[EXTRACTED TEXT]:
○ ○ ○

The for loop in encrypt_file is responsible for actually encrypting a file by reading the source one character at a time, then XORing it with a character in the key. The position of the character in the key is found by calculating the modulus of the key length and current position in the file. This ensures that the index in key is a valid number.

The above can be confirmed by having bescrypt3.2 encrypt the unencrypted co2_London file and comparing the first few bytes with the source file:

Before encryption:

$ head -n1 co2_London |xxd
00000000: 2069 643d 312c 6669 7273 745f 6e61 6d65   id=1,first_name
...

After encryption:

 $ head -n1 /forela-criticaldata/co2_London.csv.24bes | xxd
00000000: 4201 3151 785f 0e1c 0601 113e 5759 010c   B.1Qx_.....>WY.
...

For the first byte (0x20), i = 0 and uVar1 = 0. This gives key[uVar1 % keylen] = key[0 % 18] = key[0]. Calculating the XOR of 0x20 and key[0] produces the expected result:

>>> hex(0x20 ^ ord(key[0%18]))
'0x42'

Since the encryption is done using a simple XOR, reconstructing the plaintext is therefore just a matter of reversing the operation by calculating the XOR of the key and ciphertext:

>>> hex(0x42 ^ ord(key[0%18]))
'0x20'

Wrote the following Go program for decrypting an encrypted file passed as an argument using the method above:

package main

import (
    "bufio"
    "fmt"
    "os"
    "path/filepath"
    "strings"
)

func main() {
    source, err := os.Open(os.Args[1])
    destpath := strings.TrimSuffix(os.Args[1], filepath.Ext(os.Args[1]))
    dest, err := os.Create(destpath)

    i := 0
    readbuf := bufio.NewReader(source)
    writebuf := bufio.NewWriter(dest)
    buf := make([]byte, 0)
    key := "bhUlIshutrea98liOp"

    if err != nil {
        fmt.Printf("%v\n", err)
        os.Exit(1)
    }

    for {
        enc_b, err := readbuf.ReadByte()
    if err != nil {
            break
        }
        dec_b := enc_b ^ key[i%len(key)]
        buf = append(buf, dec_b)
        i++
    }
    writebuf.Write(buf)
    writebuf.Flush()
}

• Found the email in question in forela_uk_applicants.sql after decrypting it:

...

○ ○ ○

[COLLECTED DATA]:
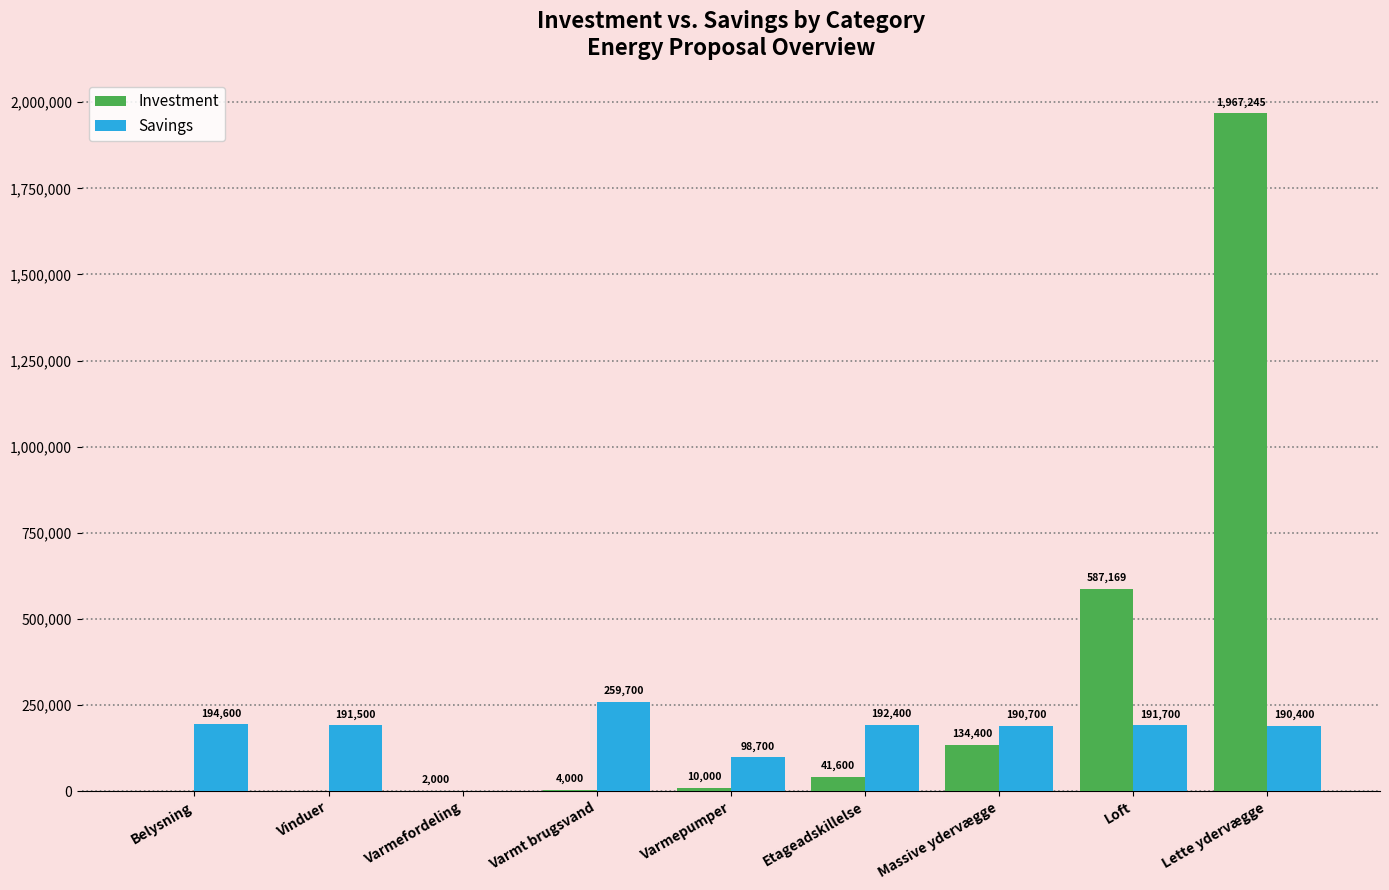

Between Massive ydervægge and Lette ydervægge, which series saw the biggest shift?

Investment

○ ○ ○

[WORK ORDER 1]:
Answer these questions from the XOR decryption write-up, one line each, marked (a), (b), (c):
(a) How does the for loop in encrypt_file read the source file?
(b) What hex value does the first byte, 0x20, become after it is XORed with key[0]?
(c) In which file was the email found after decrypting it?
[WORK ORDER 2]: Translate this sentence from the XOR decryption write-up into Spanish: "This ensures that the index in key is a valid number."

[TASK RESULT 1]:
(a) One character at a time.
(b) 0x42.
(c) forela_uk_applicants.sql.

[TASK RESULT 2]: Esto garantiza que el índice en key sea un número válido.